I conceded: “I know what you mean. But I saw no flaws. Anywhere.”
He went to work on the tobacco in the heel of his hand, the pipe stuck in the corner of his mouth.
“We’ll see how you like it when I come to hear you, soon.”
I laughed. “That’s not fair. And if you do, I’ll be tongue-tied.”
“No,” he said, shaking his head. “You won’t. I’ve found my true successor.”
That, children, was almost too much. He knew it, too.
“Damn! I left my lighter in your car.”
I think he did it to release me, so that I could hide my emotion in a few minutes of absence. When I came back with the lighter, he had begun to clear the table.

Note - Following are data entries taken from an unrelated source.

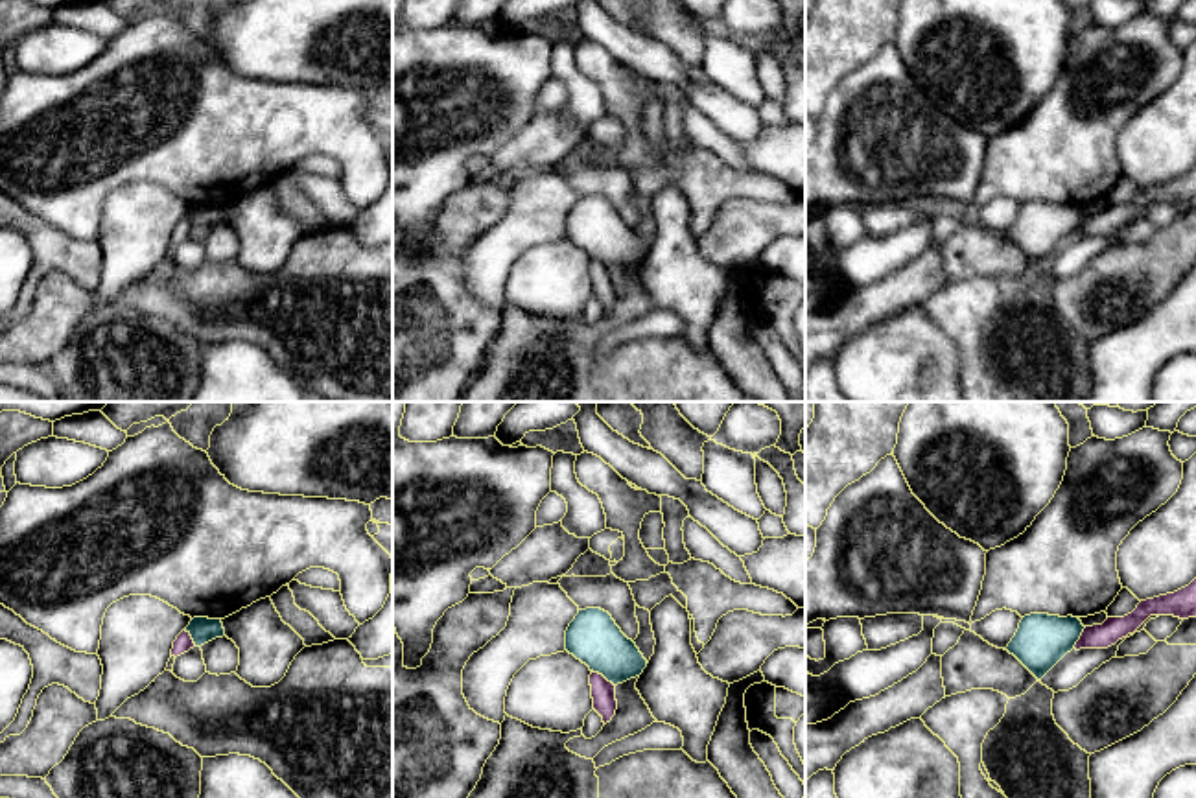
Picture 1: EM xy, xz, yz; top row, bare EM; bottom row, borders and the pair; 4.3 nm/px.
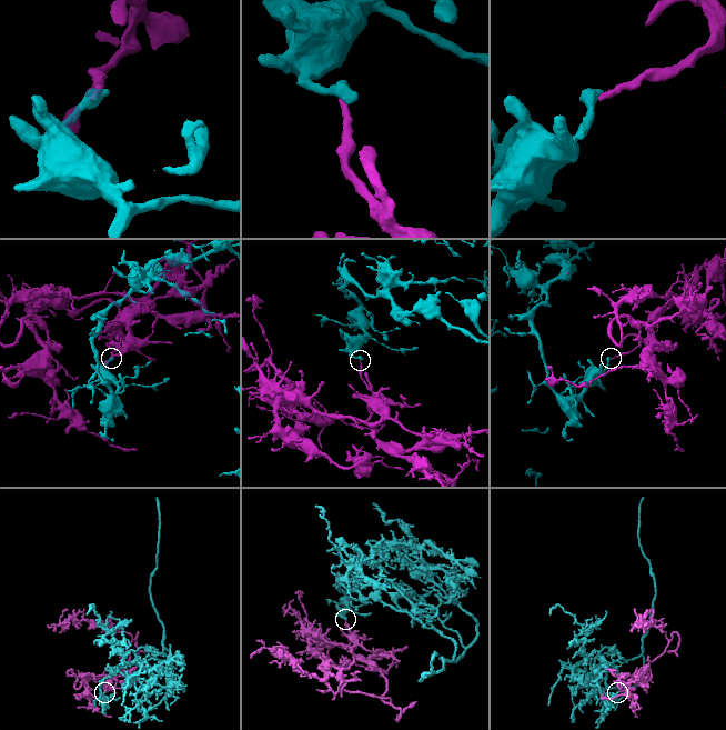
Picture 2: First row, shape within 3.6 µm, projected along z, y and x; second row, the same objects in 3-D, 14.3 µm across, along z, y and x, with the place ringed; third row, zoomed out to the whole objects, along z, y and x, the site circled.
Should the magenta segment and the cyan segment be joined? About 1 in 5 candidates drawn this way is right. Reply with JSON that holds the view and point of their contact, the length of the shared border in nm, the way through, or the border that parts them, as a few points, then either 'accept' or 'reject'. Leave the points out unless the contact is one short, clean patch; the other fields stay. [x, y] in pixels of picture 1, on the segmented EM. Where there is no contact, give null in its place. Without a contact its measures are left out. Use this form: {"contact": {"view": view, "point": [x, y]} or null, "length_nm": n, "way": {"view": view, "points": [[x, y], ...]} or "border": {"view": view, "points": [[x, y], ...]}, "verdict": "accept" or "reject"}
{"contact": {"view": "xz", "point": [601, 675]}, "length_nm": 130, "border": {"view": "xz", "points": [[592, 669], [614, 686]]}, "verdict": "reject"}

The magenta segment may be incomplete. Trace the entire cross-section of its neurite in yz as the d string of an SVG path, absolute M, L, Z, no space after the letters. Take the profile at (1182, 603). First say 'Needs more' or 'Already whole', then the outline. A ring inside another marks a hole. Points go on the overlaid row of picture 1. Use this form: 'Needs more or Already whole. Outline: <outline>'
Already whole. Outline: M1196 579L1174 593L1141 601L1124 617L1108 617L1102 625L1085 627L1074 649L1108 649L1133 634L1150 616L1196 617Z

I said, “No. Not tonight, or this morning, or whatever time it is. You have to sit down. I’m doing this.”
Meeker than I had ever seen him, he headed for his chair. By now the fire had taken heart and flared with beauty—orange and red flames, with flickers of green.
When I came back to the kitchen with everything washed up and tidied away in the scullery, he had recovered his energy.
“We talked,” he said, “before Templederg about a philosophy for you, and perhaps a plan of what you’re going to do now.”
I said, “I’m taking to the road.”
“I know that. How will you handle it?”
“Don’t know yet. I’m still thinking it through.”
“Can I help?” The pipe glowed; the blue-white smoke rose.
I said, “I need to know why I’m doing it.”